July 14, 201510 yr unRAID OS Version: 6.0.0 Description: often enHTTP will return a 200 OK message for pages that dont exist. On first glance it seems to stem from case sensitivity. How to reproduce: http://server/nothere.asp = 404 http://server/Nothere.asp = 200 Expected results: In all cases when a page is not found a 404 must be returned. Actual results: 200 OK message and unexpected page content Other information: None
July 14, 201510 yr It's because if the 'path' component of the URL starts with a capital letter it's assumed to be a "page" reference. emhttp performs a translation: p = path component of URL if (first character of p is upper case) then GET template.php?path=p else GET p When php processes 'template.php' it uses the 'path' query variable to determine which page to render inside the 'content' division of the webGui page. If 'page' does not exist, then you just get a header and footer returned with 200 status. This is simple and fast, and not sure it's worth fixing/changing.
July 14, 201510 yr Author I humbly suggest it is very much worth fixing. RFC requires 404s and madness lies within not following RFC standards for something as fundamental as HTTP. Its the foundation of everything and user to devs to clients all assume and require it works and weird things can happen when they dont.

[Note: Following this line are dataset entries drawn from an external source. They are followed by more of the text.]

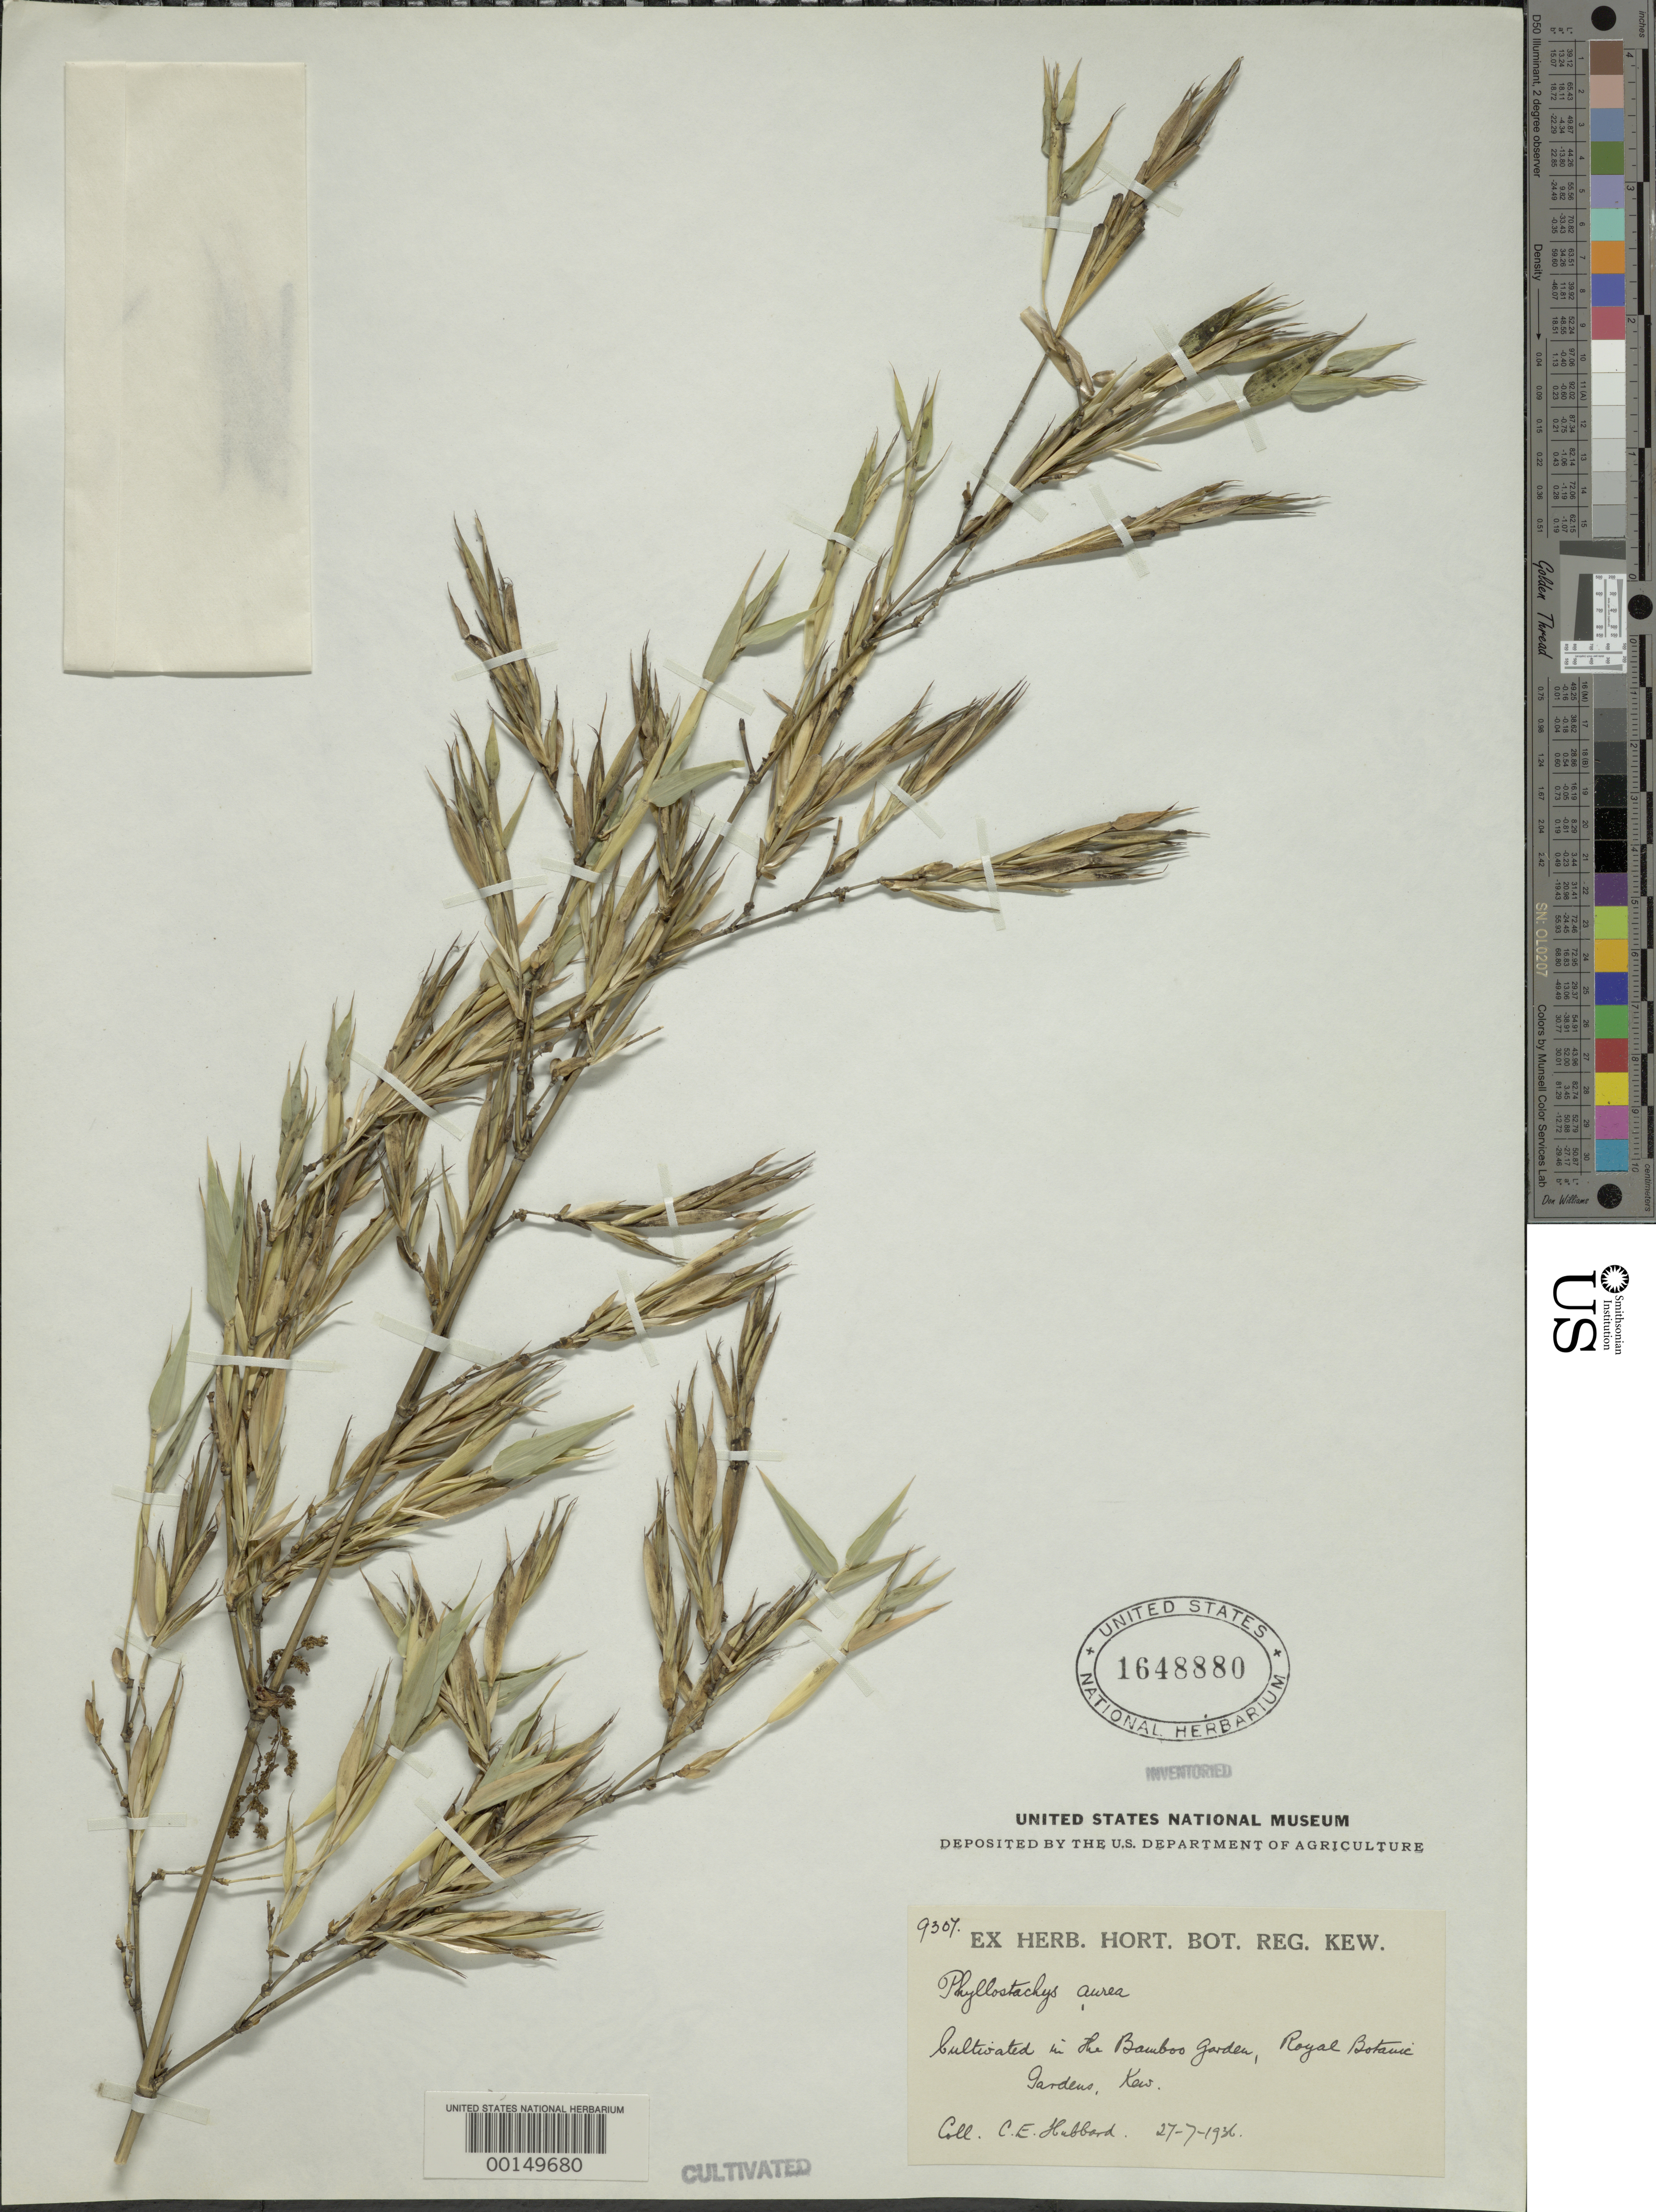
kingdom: Plantae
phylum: Tracheophyta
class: Liliopsida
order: Poales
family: Poaceae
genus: Phyllostachys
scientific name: Phyllostachys aurea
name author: Rivière & C. Rivière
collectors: C. E. Hubbard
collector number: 9307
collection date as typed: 27 Jul 1936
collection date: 1936-07-27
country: United Kingdom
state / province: England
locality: Kew, royal botanic gardens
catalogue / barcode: US 1648880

July 14, 201510 yr I humbly suggest it is very much worth fixing. RFC requires 404s and madness lies within not following RFC standards for something as fundamental as HTTP. Its the foundation of everything and user to devs to clients all assume and require it works and weird things can happen when they dont. Understood, but we're not talking about a "normal" website, it's a client application that uses a browser. Besides, it does return valid data, it just has null content in one of the divisions. But sure, I get your point. If it were to be "fixed" though, I don't think returning 404 is the correct response. Instead the page body should just have a message: "unknown webGui page" or something like that.
July 14, 201510 yr Author It should definitely be a 404 that is the spec the browsers expect and are coded to understand. If it was the other way around and Chrome decided to not honour the HTTP spec we would be up in arms. I honestly think there is no wiggle room here. I cannot think of any sentence that starts with "The unRAID webgui is not RFC compliant..." that ends well. Edit: sorry for coming on strong but this is a pet hate of mine. From the security side I see this all the time and it causes me endless amounts of grief with audit fails, accreditation fails and bot escalations. Its amazingly common to ignore this or have some clever spin that doesnt cover all edge cases.